An argument could be made for a separate cache cluster dedicated to "opt-out for ongoing rollout" to enable gathering opt-out data for readers, to complement the above list..

Accounts with just 1 edit will probably be just . Even those that are experienced wikipedians (e.g. a cross-wiki user from another language) and would thus perfectly know how to edit their preferences and change the skin, would probably not bother changing the skin if they are just passing by for doing a single edit, even if they didn't like the skin. The cost of editing the preferences is actually larger than standing with it for their brief interaction. It's after some editing that it would pay back. Maybe worth checking for people that edited for at least N days.

PS: are bots being excluded from these metrics? While huge editors, they are unlikely to care about the skin preference.

@Platonides thank you for your comments. The metric includes bots. The skin preference won't be skewed if metric includes bot. Here is the comparison of metrics including bots and excluding bots: T328088#8573021.

Does the edits graph in T327440#8542723 include bots? Bots may not be a large proportion of users but they do contribute a large proportion of edits.

@Sj - apologies for the late reply. We did some additional digging into users who have recently edited.

In T327440#8567647, @Sj wrote:

I would find it helpful to see, using the same user_id hash function so that you can get the breakdown:

  • # of accounts with 1 edit in the past year / with 1+/5+/100+ edits/month in the last 3 months

We looked into this here T327953: Analyze number of users using each available skin on English Wikipedia. We haven't yet looked at 100+ edits since that's a very small percentage of users in terms of overall opt-out trends, but have marked it as something to check in the future. We're also looking into this veteran editor category across a number of the feature-level metrics (more detail in the subtasks for this ticket)

  • # of these accounts which have made an edit, logged in, or changed any preference since the launch (or: is there a better way to confirm if they have been online/reading this week?)

This is also a bit tricky - right now, we're proxying by edits made, although we've also noted that we have a lot of people with accounts using the new skin without making any edits. For example, see T328600#8625531, where we're seeing the biggest increases in search amongst account holders with no edits. In general, for the future, we're curious to learn more about this group - did they create accounts in order to edit? Are they looking for other reader-focused functionality that could theoretically be linked to an account in the future?
I really like your idea about looking into the the data for everyone who has logged-in during this time - we'll try to follow up on this.
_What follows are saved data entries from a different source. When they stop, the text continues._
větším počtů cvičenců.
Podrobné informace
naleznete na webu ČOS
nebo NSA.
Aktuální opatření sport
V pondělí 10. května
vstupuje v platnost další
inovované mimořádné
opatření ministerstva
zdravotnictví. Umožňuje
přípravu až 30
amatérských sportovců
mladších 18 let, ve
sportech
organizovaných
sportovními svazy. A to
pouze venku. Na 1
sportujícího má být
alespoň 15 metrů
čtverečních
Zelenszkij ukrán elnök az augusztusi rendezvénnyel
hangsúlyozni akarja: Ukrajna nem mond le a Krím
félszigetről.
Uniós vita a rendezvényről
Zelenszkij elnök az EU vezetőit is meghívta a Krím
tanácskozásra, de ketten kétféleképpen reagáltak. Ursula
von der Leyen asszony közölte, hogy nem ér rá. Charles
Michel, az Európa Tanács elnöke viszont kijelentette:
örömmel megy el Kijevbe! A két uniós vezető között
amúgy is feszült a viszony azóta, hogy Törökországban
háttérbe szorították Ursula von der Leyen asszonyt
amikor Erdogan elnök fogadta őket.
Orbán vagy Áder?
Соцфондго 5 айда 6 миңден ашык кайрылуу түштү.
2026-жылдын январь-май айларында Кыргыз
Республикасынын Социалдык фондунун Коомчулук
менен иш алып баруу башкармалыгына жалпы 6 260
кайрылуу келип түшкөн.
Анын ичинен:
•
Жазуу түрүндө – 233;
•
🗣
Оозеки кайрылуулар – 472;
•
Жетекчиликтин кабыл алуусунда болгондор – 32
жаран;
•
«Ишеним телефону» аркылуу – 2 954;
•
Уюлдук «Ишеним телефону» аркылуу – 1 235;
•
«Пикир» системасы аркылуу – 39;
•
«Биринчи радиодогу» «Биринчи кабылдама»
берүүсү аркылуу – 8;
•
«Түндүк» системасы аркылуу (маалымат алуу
  • # of new accounts created since the launch

Here's a quick snapshot of account creation right now

Screenshot 2023-03-03 at 10.40.39 AM.png (1×2 px, 188 KB)

Our assumption is that the spike is due to both users trying to create an account in order to opt-out, as well as due to the new increased prominence of the create account link (which is sustaining the growth after the spike). Overall, over the course of the spike, we assume that about 15K-20K accounts were created (or roughly the same amount that would be created during 1.5 weeks in regular circumstances).

  • # of accounts in each of the above categories which have opted out

(for any major change w/ an opt-out, not just a skin.)

This is available here T328609#8651077. Overall, among users who created accounts between January 18 and Feb 1, 93% of them use vector-2022 skin.
Generally, we're seeing the data roughly line up with the spike above, with about 35% of new accounts opting out in within 24 hours of registration for the first four days after the deployment, which drops significantly afterwards. Cumulatively, between January 18 and January 30, about 7% of accounts changed their preference 24 hours after registration (with the large majority opting back to Vector legacy, but some opting into other skins, or switching between Vector legacy and Vector 2022).

@Sj, We did consider measuring logged-in users, but since we don't track user logins, we don't have data on it. It was documented in T327440 description as below:

[Explored] Logins
Note: We don't have schema to log each login events. user table only logs the time when the user logged in and changed settings, not the time when the user visited in a logged-in mode. event.CentralAuth schema only logs auto loggins into the sister project. It does not log the readers who always stay on their local wikis, which is the majority of the user scenarios.

@ori, Thanks for the comment. Here is the trend of edits excluding bot on English Wikipedia.

image.png (760×1 px, 110 KB)

Many thanks @jwang and @ovasileva.

Re: very active editors (100 edits/mo)

that's a very small percentage of users in terms of overall opt-out trends

Yes, and also a large percentage of the users ( editors, layout designers, &c ) who will be fixing templates broken by a major skin upgrade.
Please don't average out that group. You should be able to see how a change is/isn't working for them in the data before there is a public outcry.

Re: getting stats on logged-in users without unwanted tracking

If you can tell when someone changes any preference, perhaps the # of people changing skins could be shown as a proportion of all users that change any preferences?

Re: cleaner account-creation + opt-out stats

Are many new account-creations still automated? It would be helpful to be able to classify the baseline of ~3500 new accounts/day, to capture signs of life other than edits. (maybe your observations about how people are using search + other novel interface uses, suggests a non-intrusive way to do this)

For cleaner opt-out data, I've said this before, but: a one-click option to change back (rather than a link to a confusing preferences page) would make a real difference.
A/B testing the effect of making the opt-out much more visible, would also be worth doing. (ditto for the width-toggle) I recall someone said that A/B testing small cohorts of logged-out readers wasn't easy or wasn't the norm... that's worth fighting for. :)

All done here. Will open new tickets for further inquiries